El último día de la fiesta de regeneración se preparaban los regocijos en ciudades y pueblos; se sabía que Ramsés había triunfado y que su energía para reinar se había renovado. Sin embargo, la alegría no podía estallar antes de que el monarca regenerado mostrara a su pueblo el testamento de los dioses.

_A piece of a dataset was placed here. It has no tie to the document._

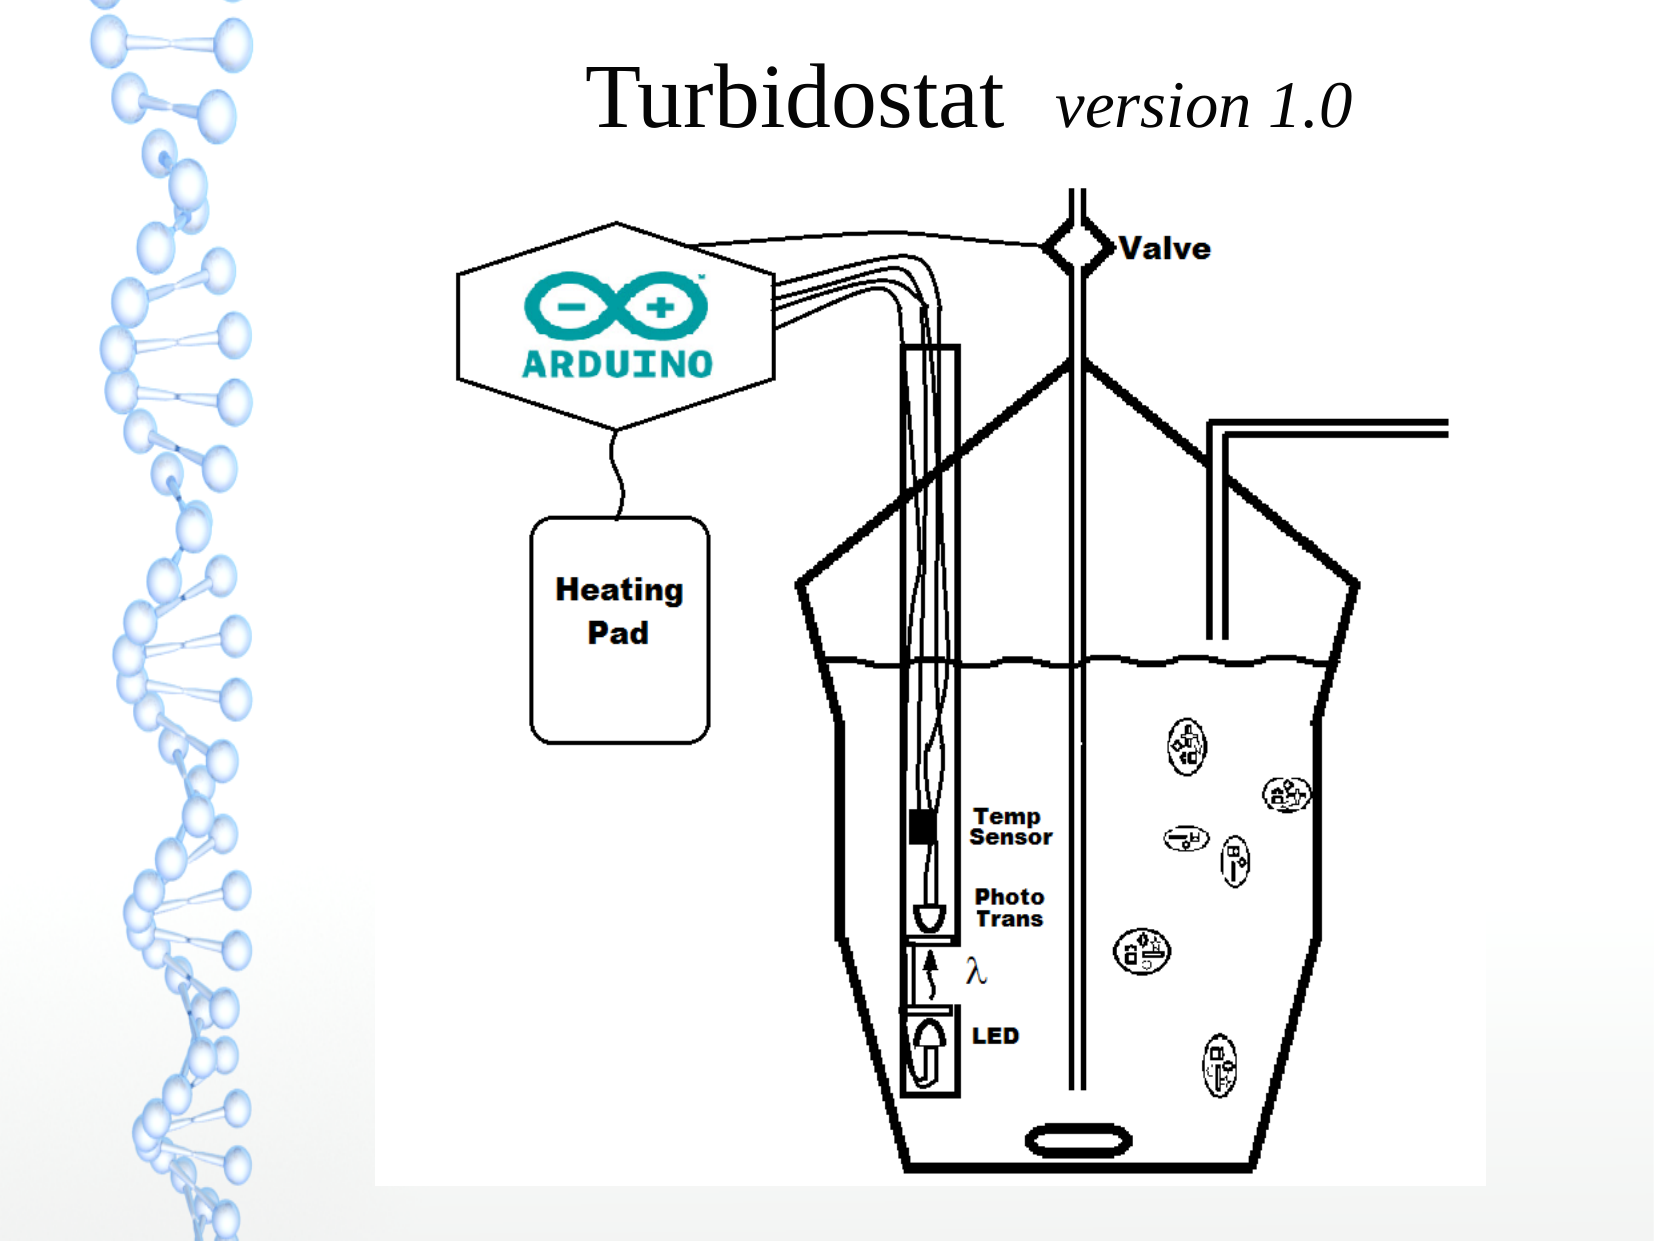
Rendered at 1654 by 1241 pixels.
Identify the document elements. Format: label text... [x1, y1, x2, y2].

title Turbidostat version 1.0 [375, 42, 1564, 145]
picture [0, 0, 1654, 1241]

Al alba, Ramsés se sentó en una silla de manos que levantaron los grandes del Alto y el Bajo Egipto; la espalda de Ameni sufría, pero quiso realizar su parte en la labor. El faraón fue llevado a los cuatro puntos cardinales y, en cada uno de ellos, tensó un arco y disparó una flecha para anunciar al universo entero que el faraón seguía reinando.
Luego, el monarca subió a un trono cuya base estaba adornada con doce cabezas de león y se dirigió a todos los puntos del espacio para anunciar que la regla de Maat acallaría las fuerzas del mal.
Coronado de nuevo, como la primera vez, Ramsés rindió homenaje a sus ancestros. Ellos habían abierto caminos en lo invisible y formaban el zócalo de la realeza. Setaú, que se felicitaba por la fuerza de su carácter, no pudo contener las lágrimas; nunca Ramsés había sido tan grande, nunca el faraón había encarnado hasta ese punto la luz de Egipto.
El rey abandonó el gran patio donde el tiempo había sido abolido. Atravesó la sala hipóstila y subió la escalera que llevaba a la cima del pilono. Apareció entre las dos altas torres, como el sol de mediodía, y mostró a su pueblo el testamento de los dioses.
Un inmenso clamor brotó de la muchedumbre. Ramsés fue reconocido, por aclamación, digno de gobernar; sus palabras serían vida, sus actos unirían la tierra y el cielo. El Nilo sería fecundo, alcanzaría la base de las colinas, depositaría en las tierras el fértil limo, ofrecería a los hombres el agua pura e innumerables peces. Como las divinidades estaban de fiesta, la felicidad se derramó en los corazones; gracias al rey, el alimento sería tan abundante como los granos de arena en las riberas del río. ¿Acaso no se decía de Ramsés el Grande que amasaba con sus manos la prosperidad?